Analyzing the DNA, the researchers found that Lokiarchaeum is far more closely related to eukaryotes than any other known species of archaea. But even more surprising was that it had genes for many traits only found before in eukaryotes. Among these genes were many that build special compartments inside eukaryote cells. Inside these compartments, called lysosomes, eukaryote cells can destroy defective proteins. All eukaryotes also share a cellular skeleton that they constantly build and tear down to change their shape. Dr.
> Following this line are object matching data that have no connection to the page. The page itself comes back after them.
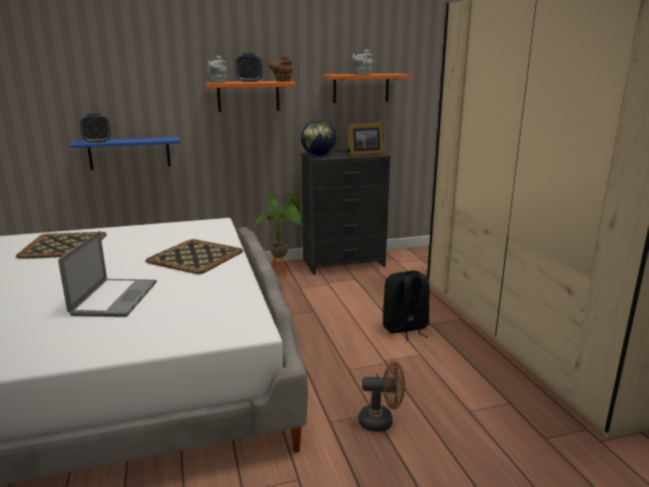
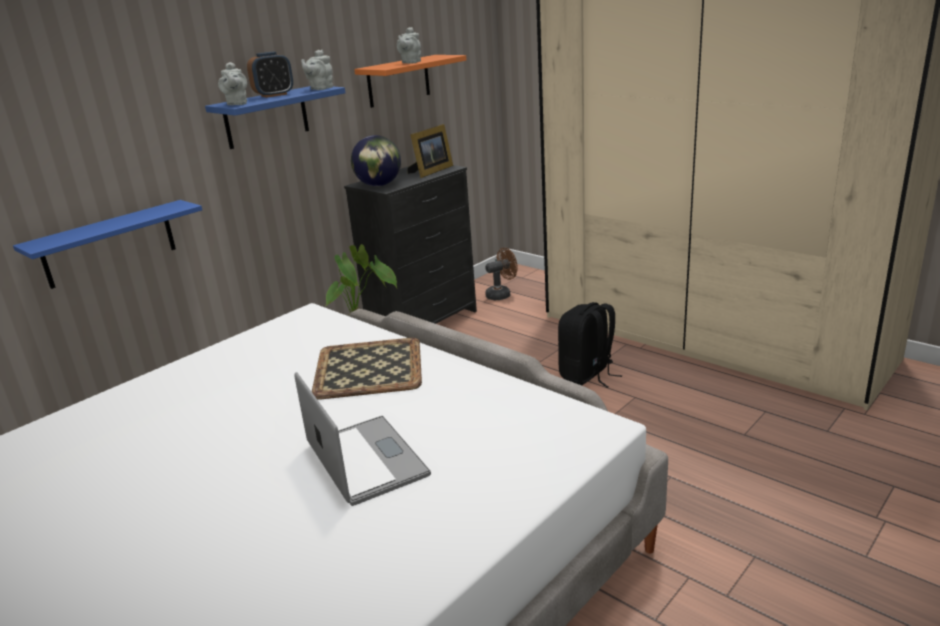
camera: 30 degrees left, 5 degrees up
(64, 246) = (135, 421): tray -> none
(97, 141) = (66, 237): alarm clock -> none
(248, 96) = (266, 117): orange shelf -> blue shelf
(282, 81) = (320, 88): brown teapot -> grey teapot
(381, 421) = (687, 481): brown fan -> brown fan (501, 294)

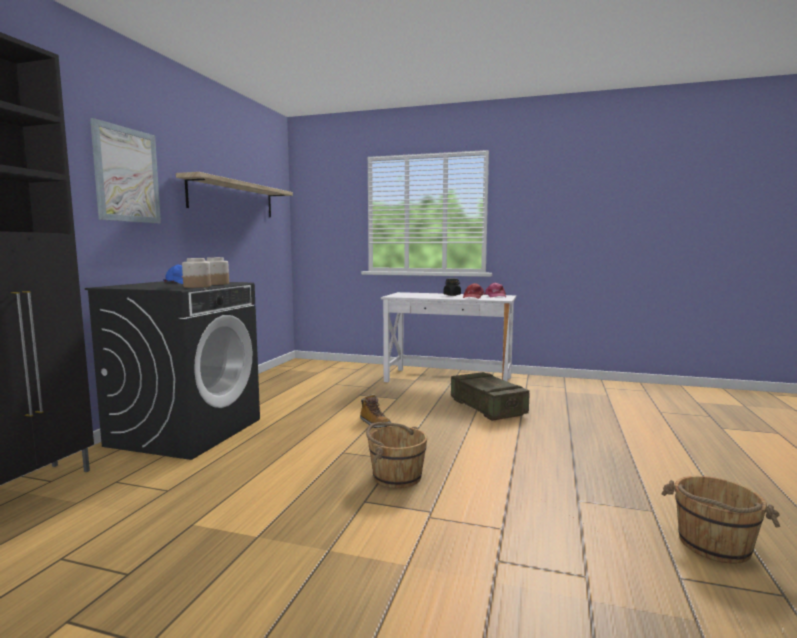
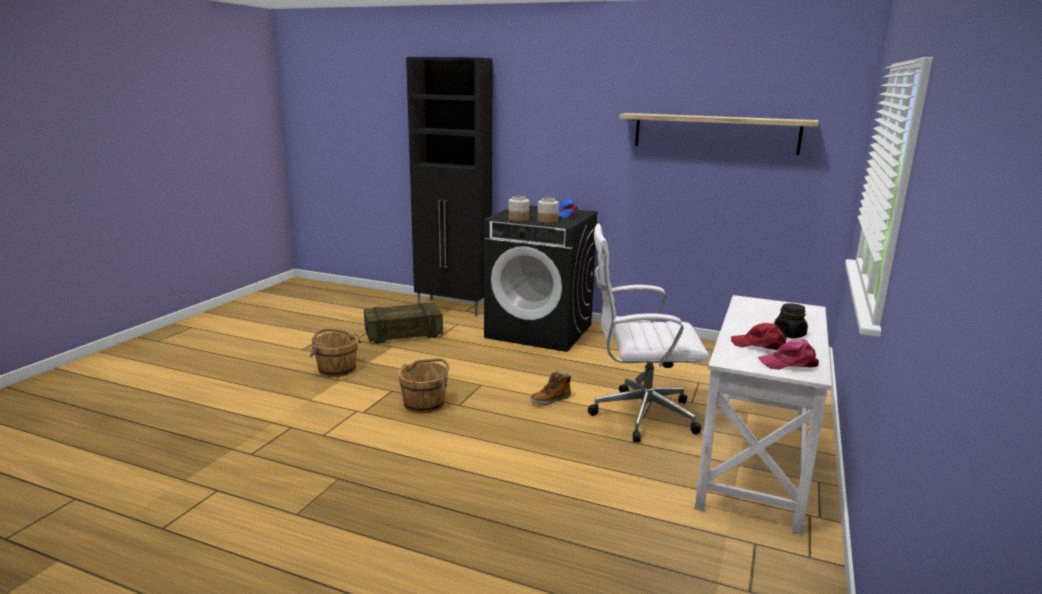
camera: 95 degrees right, 10 degrees up
(127, 175) = (570, 120): picture -> none
(396, 399) = (639, 416): none -> white office chair
(487, 408) = (607, 476): crate -> crate (403, 334)
(713, 545) = (230, 524): brown bucket -> brown bucket (337, 369)

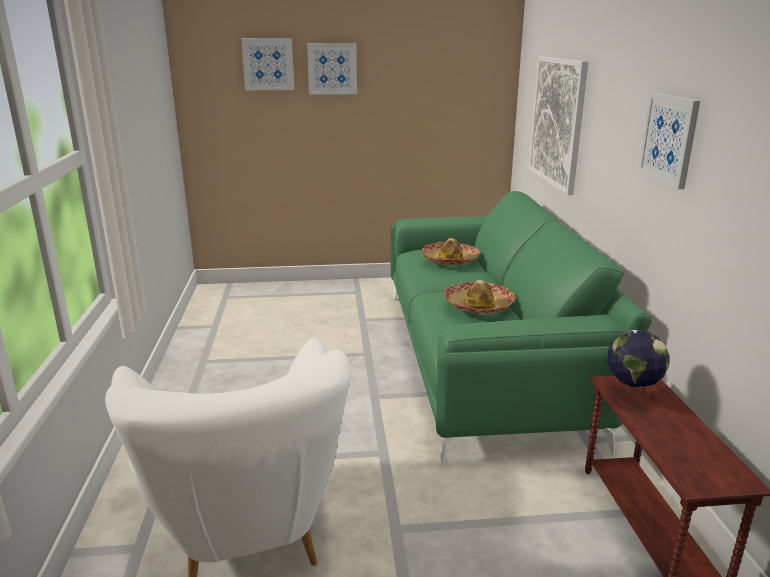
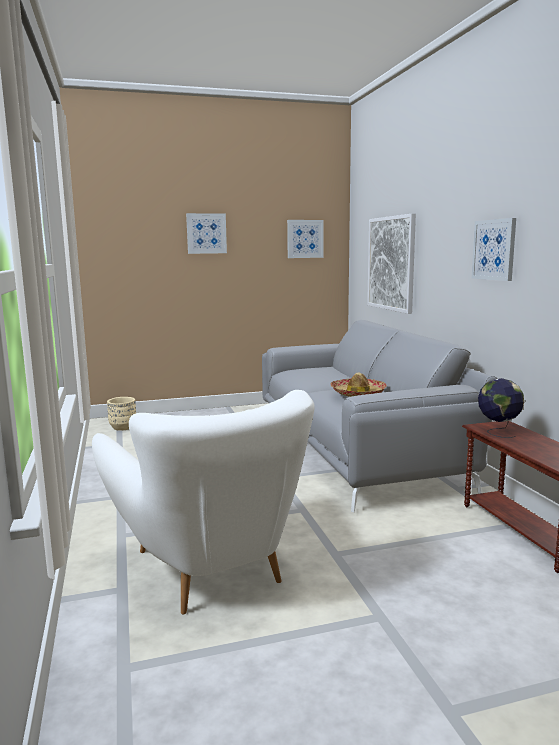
camera: 10 degrees left, 10 degrees down
(228, 301) = (123, 427): none -> beige planter
(268, 64) = (154, 230): picture -> picture (305, 239)
(450, 260) = (319, 372): hat -> none
(484, 359) = (356, 448): green sofa -> grey sofa

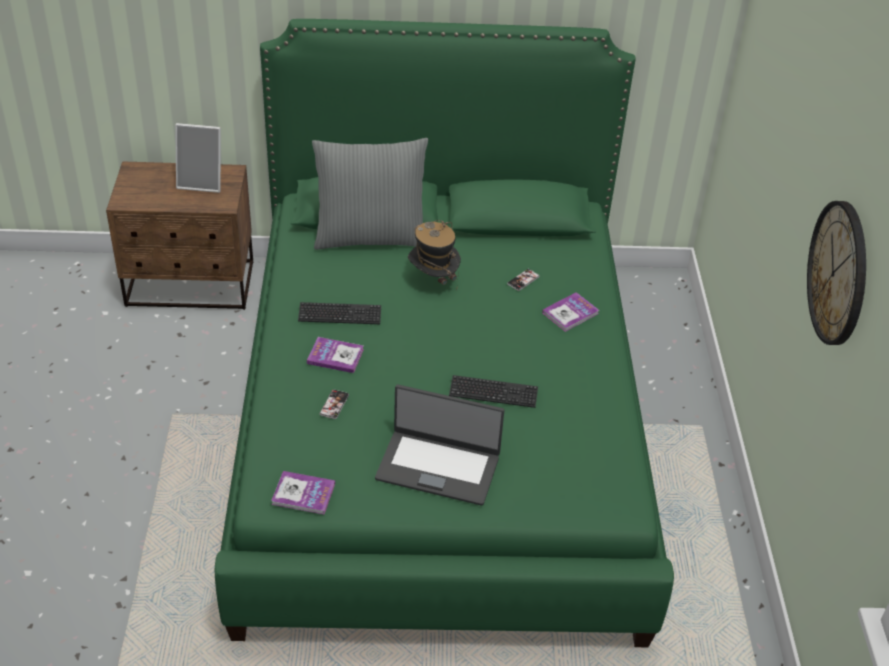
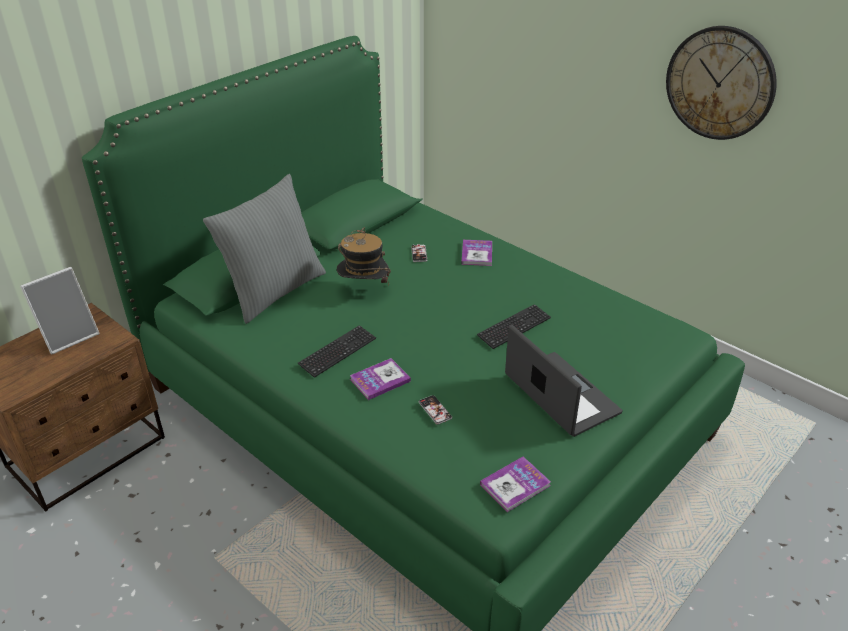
camera: 45 degrees left, 5 degrees down
(438, 466) = (560, 395): laptop -> laptop turned 90 degrees counterclockwise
Ettema and his colleagues found many genes in Lokiarchaeum that encode the proteins required to build the skeleton.
So this may be a truly transitional form between simple bacteria and archaea and us -- another missing link found. But one should caution that nobody has yet seen a Lokiarchaeum, and while it seems likely that it uses these genes for the same purpose as more complex cells -- the basic cellular processes like respiration and photosynthesis have changed very little since they first evolved, and the same goes for the genes that encode them -- that is not certain.

Still, what an amazing discovery. And another gap in the record of life's history filled in, and therefore another piece of evidence for evolution.